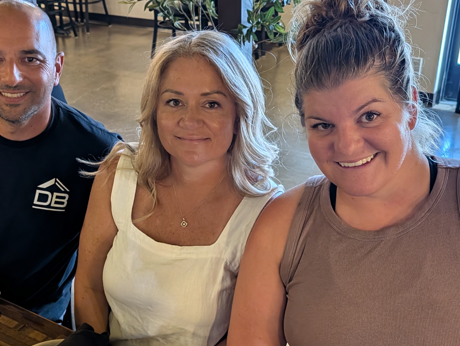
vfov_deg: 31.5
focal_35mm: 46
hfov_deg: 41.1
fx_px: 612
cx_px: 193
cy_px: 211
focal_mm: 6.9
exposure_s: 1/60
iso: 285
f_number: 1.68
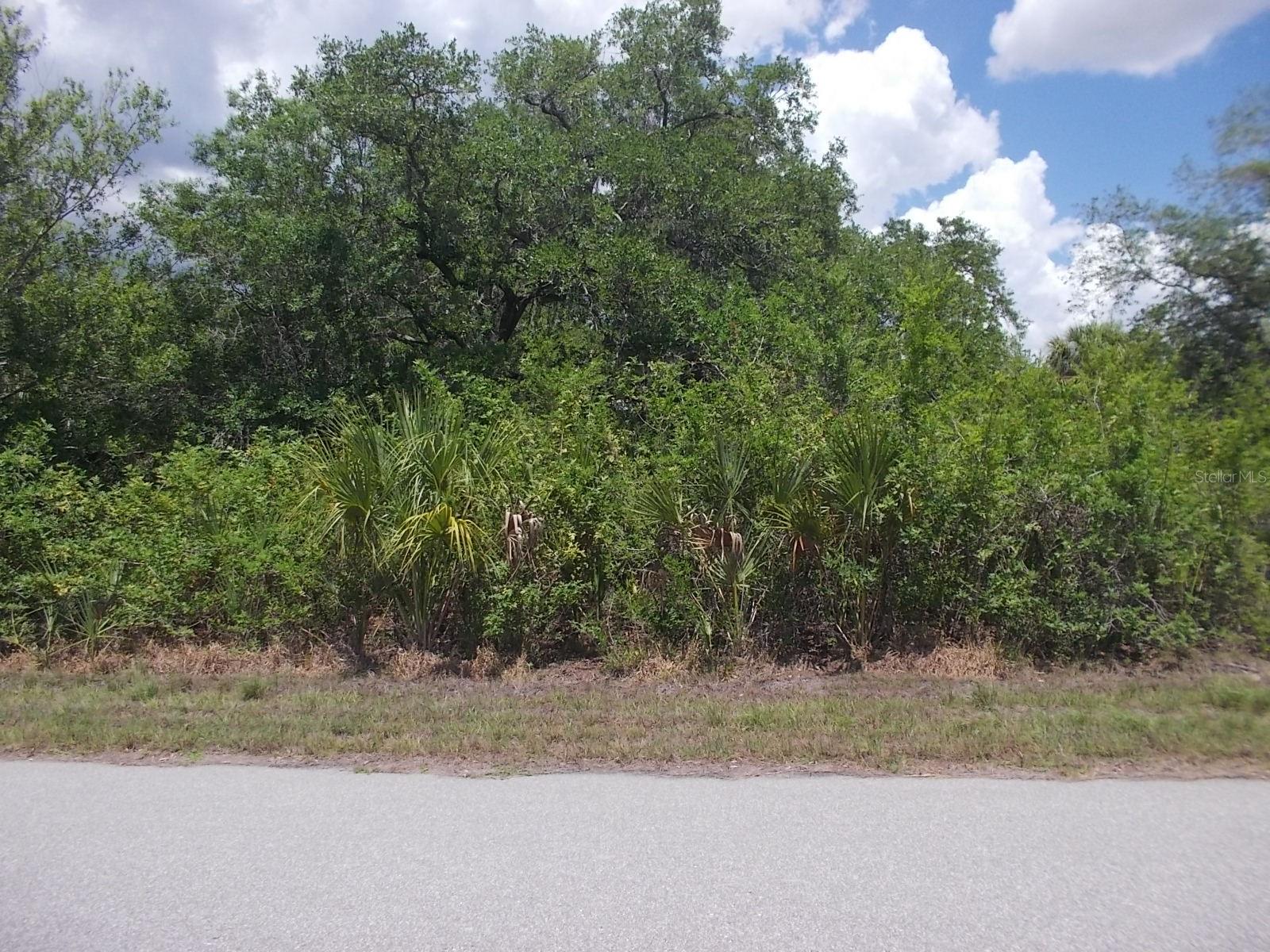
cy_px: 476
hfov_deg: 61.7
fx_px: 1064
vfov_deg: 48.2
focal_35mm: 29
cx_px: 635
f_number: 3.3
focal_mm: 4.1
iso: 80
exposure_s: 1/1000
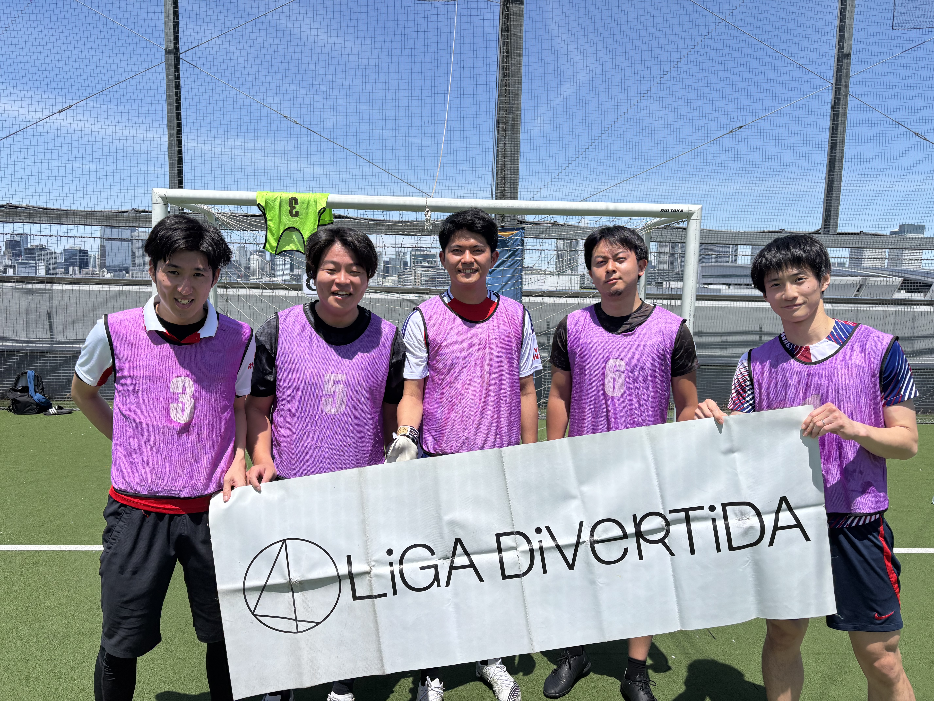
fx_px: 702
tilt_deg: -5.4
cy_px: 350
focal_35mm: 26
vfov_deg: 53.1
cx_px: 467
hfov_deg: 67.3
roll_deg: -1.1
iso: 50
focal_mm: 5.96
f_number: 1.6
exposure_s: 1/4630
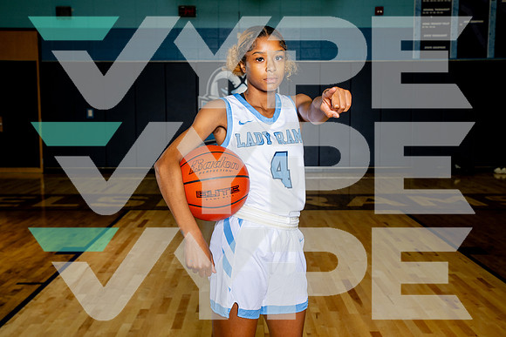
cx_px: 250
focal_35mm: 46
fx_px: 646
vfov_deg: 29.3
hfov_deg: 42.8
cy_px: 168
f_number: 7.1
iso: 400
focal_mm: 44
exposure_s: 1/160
....
**Required work:**
Write out, exactly as they appear, the lines from the one containing "roll_deg: -1.1" through the end of the material above, excluding pictures.

**Answer space:**
roll_deg: -1.1
iso: 50
focal_mm: 5.96
f_number: 1.6
exposure_s: 1/4630
cx_px: 250
focal_35mm: 46
fx_px: 646
vfov_deg: 29.3
hfov_deg: 42.8
cy_px: 168
f_number: 7.1
iso: 400
focal_mm: 44
exposure_s: 1/160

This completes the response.